→ **TEXTE FOURNI**

:::

L’Organisation internationale du Travail (OIT, basée à Genève) affirme qu’entre 1,8 et 2,1 millions d’emplois pourraient être créés en une année dans les économies avancées si les gouvernements adoptaient une approche de la rigueur budgétaire plus favorable à l’emploi. Mais, selon le rapport annuel, les politiques de rééquilibrage des finances publiques actuelles vont entraîner une faible croissance de l’emploi et une détérioration de la position budgétaire à moyen terme. Dans ce scénario, seulement 800 000 emplois seraient créés en une année dans les économies avancées.
Seuls six pays développés ont vu leur taux d'emploi augmenter depuis 2007: Allemagne, Autriche, Israël, Luxembourg, Malte et Pologne. Par opposition, les pays qui ont battu des records sont l'Espagne, avec 24% de chômeurs début 2012, et la France, où le chômage vient d’atteindre son plus haut niveau depuis 1999, après onze mois consécutifs de hausse.
Et il faut s’attendre à une nouvelle récession en Europe, due cette fois à «l'obsession de l'austérité budgétaire» dans divers pays de la zone euro, qui renforce la crise de l'emploi. Ainsi, le retour à un taux d’emploi semblable à l’avant-crise de 2008 pourrait être reculé de deux ans, et porté à la fin 2016, lorsque la France parlera de nouveau de sa future échéance présidentielle.
La crise est «entrée dans une nouvelle phase», dit l’OIT. Et ce alors que le marché du travail n’avait pas encore entièrement récupéré après la crise mondiale de 2008. Environ 50 millions d’emplois font toujours défaut par rapport à la situation qui prévalait avant la crise.
Alors que 80 millions de personnes devraient arriver sur le marché du travail dans les deux prochaines années, l’OIT estime «peu probable» que l’économie mondiale croisse à un rythme suffisant dans la même période pour, simultanément, combler le déficit d’emplois actuel et leur fournir du travail.
L'austérité: un piège pour les économies avancées
En Europe, les tendances sont «particulièrement préoccupantes»: le taux de chômage a augmenté dans près de deux-tiers des pays depuis 2010.

:::

→ **DONNÉES ENREGISTRÉES**
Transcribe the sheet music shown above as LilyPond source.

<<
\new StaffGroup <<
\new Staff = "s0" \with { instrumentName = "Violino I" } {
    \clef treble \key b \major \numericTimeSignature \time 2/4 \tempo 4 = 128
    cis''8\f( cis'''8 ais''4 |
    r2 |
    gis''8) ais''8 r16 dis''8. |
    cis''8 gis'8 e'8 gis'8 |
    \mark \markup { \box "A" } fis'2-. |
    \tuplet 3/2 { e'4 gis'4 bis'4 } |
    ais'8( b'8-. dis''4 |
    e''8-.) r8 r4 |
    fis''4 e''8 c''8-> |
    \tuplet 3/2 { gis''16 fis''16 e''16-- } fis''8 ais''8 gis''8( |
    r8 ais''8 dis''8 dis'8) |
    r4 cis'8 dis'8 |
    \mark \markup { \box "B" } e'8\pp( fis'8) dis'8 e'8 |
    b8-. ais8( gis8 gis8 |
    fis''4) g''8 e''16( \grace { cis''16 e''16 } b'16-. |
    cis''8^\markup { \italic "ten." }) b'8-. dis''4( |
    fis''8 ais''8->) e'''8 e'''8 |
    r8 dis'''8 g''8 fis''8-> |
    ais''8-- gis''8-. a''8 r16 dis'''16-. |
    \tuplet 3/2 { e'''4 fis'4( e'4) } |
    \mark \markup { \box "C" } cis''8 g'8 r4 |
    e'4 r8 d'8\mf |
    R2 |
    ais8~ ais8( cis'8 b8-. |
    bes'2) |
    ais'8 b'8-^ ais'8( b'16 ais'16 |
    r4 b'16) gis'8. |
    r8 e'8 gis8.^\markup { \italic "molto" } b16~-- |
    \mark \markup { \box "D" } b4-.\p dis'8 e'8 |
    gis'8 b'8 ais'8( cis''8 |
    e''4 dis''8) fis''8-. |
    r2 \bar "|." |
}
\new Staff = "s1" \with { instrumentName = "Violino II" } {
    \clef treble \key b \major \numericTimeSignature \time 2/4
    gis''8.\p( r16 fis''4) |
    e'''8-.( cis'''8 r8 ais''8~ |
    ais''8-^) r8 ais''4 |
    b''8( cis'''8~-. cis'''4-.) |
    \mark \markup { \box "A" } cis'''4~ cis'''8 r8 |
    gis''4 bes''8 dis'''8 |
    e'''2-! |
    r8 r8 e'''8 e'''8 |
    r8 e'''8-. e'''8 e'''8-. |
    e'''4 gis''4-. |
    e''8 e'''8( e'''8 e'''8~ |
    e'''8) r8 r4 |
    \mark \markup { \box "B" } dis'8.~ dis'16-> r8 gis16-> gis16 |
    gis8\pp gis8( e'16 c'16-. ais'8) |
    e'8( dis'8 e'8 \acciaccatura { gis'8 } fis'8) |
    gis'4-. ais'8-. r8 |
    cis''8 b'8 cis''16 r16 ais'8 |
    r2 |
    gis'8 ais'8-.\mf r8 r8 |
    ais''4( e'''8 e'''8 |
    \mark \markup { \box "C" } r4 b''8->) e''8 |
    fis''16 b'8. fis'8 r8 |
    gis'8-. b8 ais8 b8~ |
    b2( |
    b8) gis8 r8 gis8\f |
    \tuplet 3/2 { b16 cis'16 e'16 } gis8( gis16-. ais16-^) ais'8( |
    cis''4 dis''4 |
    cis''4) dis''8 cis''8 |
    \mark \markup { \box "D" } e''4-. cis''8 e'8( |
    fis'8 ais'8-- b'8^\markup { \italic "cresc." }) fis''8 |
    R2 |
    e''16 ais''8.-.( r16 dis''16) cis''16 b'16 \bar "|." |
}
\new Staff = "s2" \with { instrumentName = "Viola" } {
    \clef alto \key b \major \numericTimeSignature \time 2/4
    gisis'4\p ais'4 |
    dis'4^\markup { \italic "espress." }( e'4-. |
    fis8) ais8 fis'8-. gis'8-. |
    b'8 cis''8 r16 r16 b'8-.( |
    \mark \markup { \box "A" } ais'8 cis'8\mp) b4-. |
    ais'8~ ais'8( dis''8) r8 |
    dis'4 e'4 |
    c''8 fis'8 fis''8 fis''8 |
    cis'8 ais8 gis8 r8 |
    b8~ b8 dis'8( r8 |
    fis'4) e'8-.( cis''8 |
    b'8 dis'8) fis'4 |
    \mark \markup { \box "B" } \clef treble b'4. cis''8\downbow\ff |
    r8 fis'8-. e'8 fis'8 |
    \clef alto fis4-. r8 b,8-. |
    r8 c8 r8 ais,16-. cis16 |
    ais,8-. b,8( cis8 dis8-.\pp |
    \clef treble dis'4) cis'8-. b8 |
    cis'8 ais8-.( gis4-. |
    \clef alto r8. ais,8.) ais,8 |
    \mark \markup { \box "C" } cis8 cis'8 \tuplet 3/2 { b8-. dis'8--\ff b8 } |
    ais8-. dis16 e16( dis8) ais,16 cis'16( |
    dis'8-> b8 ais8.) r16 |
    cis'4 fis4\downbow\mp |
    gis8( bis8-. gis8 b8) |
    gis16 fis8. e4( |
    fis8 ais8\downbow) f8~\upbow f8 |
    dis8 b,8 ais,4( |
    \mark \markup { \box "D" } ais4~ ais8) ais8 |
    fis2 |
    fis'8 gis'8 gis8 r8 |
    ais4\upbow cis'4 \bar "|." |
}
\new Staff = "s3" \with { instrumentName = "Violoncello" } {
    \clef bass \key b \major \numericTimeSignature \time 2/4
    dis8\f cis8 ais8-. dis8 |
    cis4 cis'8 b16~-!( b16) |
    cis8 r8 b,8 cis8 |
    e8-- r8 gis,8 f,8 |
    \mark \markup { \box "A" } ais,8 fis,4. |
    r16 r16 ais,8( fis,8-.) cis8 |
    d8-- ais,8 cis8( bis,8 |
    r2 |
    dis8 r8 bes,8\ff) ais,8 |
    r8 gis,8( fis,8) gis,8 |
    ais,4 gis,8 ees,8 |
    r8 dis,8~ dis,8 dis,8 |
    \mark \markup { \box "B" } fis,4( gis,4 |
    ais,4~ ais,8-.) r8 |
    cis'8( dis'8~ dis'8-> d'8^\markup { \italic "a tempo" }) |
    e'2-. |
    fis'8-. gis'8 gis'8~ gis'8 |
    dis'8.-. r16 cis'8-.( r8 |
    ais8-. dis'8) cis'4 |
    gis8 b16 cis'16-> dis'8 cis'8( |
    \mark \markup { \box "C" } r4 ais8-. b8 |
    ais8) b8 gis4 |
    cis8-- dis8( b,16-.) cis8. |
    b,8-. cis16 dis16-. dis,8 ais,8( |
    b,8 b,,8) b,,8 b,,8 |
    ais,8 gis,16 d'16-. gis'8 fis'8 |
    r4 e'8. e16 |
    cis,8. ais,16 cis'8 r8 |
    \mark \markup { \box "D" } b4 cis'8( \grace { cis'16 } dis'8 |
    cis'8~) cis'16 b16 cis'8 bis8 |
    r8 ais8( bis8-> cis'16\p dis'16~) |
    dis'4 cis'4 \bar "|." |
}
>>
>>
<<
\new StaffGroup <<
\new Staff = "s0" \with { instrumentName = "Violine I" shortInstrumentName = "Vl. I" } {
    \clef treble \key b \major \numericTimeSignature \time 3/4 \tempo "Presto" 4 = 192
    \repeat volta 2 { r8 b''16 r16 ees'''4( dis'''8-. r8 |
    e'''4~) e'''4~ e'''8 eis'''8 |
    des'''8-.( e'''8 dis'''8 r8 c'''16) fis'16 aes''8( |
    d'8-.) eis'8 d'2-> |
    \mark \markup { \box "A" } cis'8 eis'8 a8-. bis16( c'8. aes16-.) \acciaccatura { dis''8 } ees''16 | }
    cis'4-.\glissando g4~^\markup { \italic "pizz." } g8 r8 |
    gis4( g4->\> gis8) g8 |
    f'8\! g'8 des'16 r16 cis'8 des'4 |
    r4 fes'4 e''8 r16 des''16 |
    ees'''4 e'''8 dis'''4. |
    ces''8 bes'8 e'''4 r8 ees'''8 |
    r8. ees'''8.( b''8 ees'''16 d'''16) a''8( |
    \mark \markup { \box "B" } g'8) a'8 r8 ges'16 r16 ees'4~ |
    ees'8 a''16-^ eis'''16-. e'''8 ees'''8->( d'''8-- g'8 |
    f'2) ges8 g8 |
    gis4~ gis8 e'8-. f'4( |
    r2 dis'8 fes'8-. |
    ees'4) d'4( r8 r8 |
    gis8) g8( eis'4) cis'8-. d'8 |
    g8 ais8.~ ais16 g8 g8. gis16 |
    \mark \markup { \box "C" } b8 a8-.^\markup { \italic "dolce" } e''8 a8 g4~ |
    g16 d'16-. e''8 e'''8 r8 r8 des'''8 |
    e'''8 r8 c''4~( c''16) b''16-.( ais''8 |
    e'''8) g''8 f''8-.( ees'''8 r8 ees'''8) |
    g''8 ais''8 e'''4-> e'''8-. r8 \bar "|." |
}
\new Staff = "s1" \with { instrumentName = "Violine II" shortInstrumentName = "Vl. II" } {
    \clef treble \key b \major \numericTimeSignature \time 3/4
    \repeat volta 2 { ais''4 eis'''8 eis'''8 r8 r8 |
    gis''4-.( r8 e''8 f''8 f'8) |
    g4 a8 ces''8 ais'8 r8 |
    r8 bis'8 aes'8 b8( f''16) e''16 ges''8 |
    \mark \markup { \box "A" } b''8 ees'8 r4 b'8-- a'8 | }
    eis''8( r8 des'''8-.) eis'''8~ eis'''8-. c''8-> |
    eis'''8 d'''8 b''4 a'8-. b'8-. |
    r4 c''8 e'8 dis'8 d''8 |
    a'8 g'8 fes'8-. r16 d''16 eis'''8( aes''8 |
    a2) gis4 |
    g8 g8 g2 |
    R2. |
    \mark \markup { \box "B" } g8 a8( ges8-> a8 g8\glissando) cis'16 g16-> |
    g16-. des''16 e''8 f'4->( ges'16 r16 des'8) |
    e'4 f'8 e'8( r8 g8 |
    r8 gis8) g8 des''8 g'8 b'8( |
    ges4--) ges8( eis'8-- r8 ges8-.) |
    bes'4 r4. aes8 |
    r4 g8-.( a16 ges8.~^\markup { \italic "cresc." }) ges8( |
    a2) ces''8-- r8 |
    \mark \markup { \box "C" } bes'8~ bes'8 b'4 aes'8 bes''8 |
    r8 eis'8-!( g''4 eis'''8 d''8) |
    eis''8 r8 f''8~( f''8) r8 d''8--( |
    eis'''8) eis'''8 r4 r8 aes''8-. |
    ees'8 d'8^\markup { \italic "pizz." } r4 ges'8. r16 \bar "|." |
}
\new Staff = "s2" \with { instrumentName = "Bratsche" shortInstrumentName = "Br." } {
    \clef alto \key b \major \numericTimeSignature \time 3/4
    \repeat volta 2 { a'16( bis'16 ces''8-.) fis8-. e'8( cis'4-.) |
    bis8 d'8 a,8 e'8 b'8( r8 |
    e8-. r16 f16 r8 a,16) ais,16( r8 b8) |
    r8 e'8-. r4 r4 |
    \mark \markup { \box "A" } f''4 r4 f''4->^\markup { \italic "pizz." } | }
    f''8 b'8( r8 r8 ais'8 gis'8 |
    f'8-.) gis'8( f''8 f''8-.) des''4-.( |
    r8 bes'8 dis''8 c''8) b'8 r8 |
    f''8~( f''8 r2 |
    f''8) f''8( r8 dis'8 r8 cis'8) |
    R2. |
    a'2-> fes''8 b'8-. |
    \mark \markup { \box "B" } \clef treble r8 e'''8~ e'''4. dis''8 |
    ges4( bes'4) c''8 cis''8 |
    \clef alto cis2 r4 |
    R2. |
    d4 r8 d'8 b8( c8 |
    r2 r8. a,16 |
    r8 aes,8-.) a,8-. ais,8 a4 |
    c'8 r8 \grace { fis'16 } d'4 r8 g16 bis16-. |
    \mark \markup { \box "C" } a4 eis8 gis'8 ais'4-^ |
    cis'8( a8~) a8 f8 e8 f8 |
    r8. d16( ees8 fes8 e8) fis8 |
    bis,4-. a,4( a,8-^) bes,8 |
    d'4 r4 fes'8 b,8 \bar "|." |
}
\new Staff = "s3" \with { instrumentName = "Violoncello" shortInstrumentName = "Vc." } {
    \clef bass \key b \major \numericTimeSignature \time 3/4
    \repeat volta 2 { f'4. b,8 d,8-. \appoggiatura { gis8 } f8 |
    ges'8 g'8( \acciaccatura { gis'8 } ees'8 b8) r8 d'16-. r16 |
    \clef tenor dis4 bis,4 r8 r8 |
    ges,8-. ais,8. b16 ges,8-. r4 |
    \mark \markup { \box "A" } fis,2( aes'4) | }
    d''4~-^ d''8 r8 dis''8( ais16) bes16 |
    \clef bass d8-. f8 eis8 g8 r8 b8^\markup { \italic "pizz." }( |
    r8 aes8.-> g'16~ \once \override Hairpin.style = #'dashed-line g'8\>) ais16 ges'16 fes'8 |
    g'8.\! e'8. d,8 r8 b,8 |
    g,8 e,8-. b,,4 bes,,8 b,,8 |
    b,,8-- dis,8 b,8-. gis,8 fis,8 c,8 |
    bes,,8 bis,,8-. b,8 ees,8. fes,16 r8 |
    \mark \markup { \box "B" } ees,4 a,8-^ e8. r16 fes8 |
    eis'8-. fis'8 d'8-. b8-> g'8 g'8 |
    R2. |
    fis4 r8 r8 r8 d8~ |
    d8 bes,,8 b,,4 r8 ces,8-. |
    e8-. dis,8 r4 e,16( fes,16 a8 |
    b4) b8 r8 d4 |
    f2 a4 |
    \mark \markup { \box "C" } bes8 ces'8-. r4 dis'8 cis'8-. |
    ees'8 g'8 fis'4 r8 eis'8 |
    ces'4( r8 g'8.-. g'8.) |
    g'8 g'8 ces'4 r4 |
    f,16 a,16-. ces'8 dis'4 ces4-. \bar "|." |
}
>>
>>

:::

→ **CONSIGNE 1**
Répondez aux questions suivantes d'après le texte sur le rapport de l'OIT :
(a) Combien d'emplois seraient créés en une année dans les économies avancées si les politiques actuelles de rééquilibrage des finances publiques étaient maintenues ?
(b) Quel taux de chômage l'Espagne enregistrait-elle début 2012 ?
(c) Combien de personnes devraient arriver sur le marché du travail dans les deux prochaines années ?
→ **CONSIGNE 2**
Reproduisez fidèlement le passage du texte sur le rapport de l'OIT allant de « L’Organisation internationale du » jusqu'à « les économies avancées. » inclus.
→ **CONSIGNE 3**
Poursuivez le texte sur le rapport de l'OIT au-delà de sa dernière phrase.

→ **RÉPONSE ATTENDUE 1**
(a) Seulement 800 000 emplois.
(b) 24 % de chômeurs.
(c) 80 millions de personnes.

→ **RÉPONSE ATTENDUE 2**
L’Organisation internationale du Travail (OIT, basée à Genève) affirme qu’entre 1,8 et 2,1 millions d’emplois pourraient être créés en une année dans les économies avancées si les gouvernements adoptaient une approche de la rigueur budgétaire plus favorable à l’emploi. Mais, selon le rapport annuel, les politiques de rééquilibrage des finances publiques actuelles vont entraîner une faible croissance de l’emploi et une détérioration de la position budgétaire à moyen terme. Dans ce scénario, seulement 800 000 emplois seraient créés en une année dans les économies avancées.

→ **RÉPONSE ATTENDUE 3**
Certaines catégories de personnes, comme les chômeurs de longue durée, sont menacées d’exclusion du marché du travail. Ce qui signifie pour l’OIT qu’elles «ne parviendront pas à obtenir un nouvel emploi», même en cas de forte reprise de l ‘économie.
La dégradation de la situation «illustre le piège que représente l’austérité pour les économies avancées, et tout d’abord pour l’Europe», écrivent les économistes, qui estiment que «malgré les déclarations favorables à l’emploi qui se sont succédé dans les réunions du G20 et d’autres forums mondiaux, la stratégie politique s’est détournée de la création d’emplois et de l’amélioration des conditions de travail pour se concentrer sur la réduction des déficits budgétaires à tout prix».
Dans les pays européens, la réduction des déficits budgétaires a été considérée comme indispensable pour apaiser les marchés financiers.
Dans les faits, l’austérité s’est traduite par une faible croissance économique, une volatilité accrue et une détérioration des bilans des banques qui débouche sur une contraction supplémentaire du crédit, une baisse de l’investissement et, par conséquent, de nouvelles pertes d’emplois.
Paradoxalement, cela a aussi altéré les budgets des gouvernements, exigeant encore plus d’austérité. De plus, il n’y a guère eu de progrès en matière de déficits budgétaires dans les pays qui mènent avec détermination des politiques de rigueur.
«Ce qui explique en partie l’approche politique actuelle, c’est l’hypothèse que la croissance naît de la rigueur et que les emplois naissent à leur tour de la croissance. A ce jour, les efforts ont donc principalement porté sur la réduction des déficits et la restauration de la croissance mondiale pour retrouver des chiffres positifs dans l’attente que très vite la création d’emplois s’ensuive. Par conséquent, des mesures plus directes, destinées à favoriser la création d’emplois et à augmenter les revenus des personnes les plus fragilisées par la crise, n’ont été que des priorités de second rang», accuse l’Organisation.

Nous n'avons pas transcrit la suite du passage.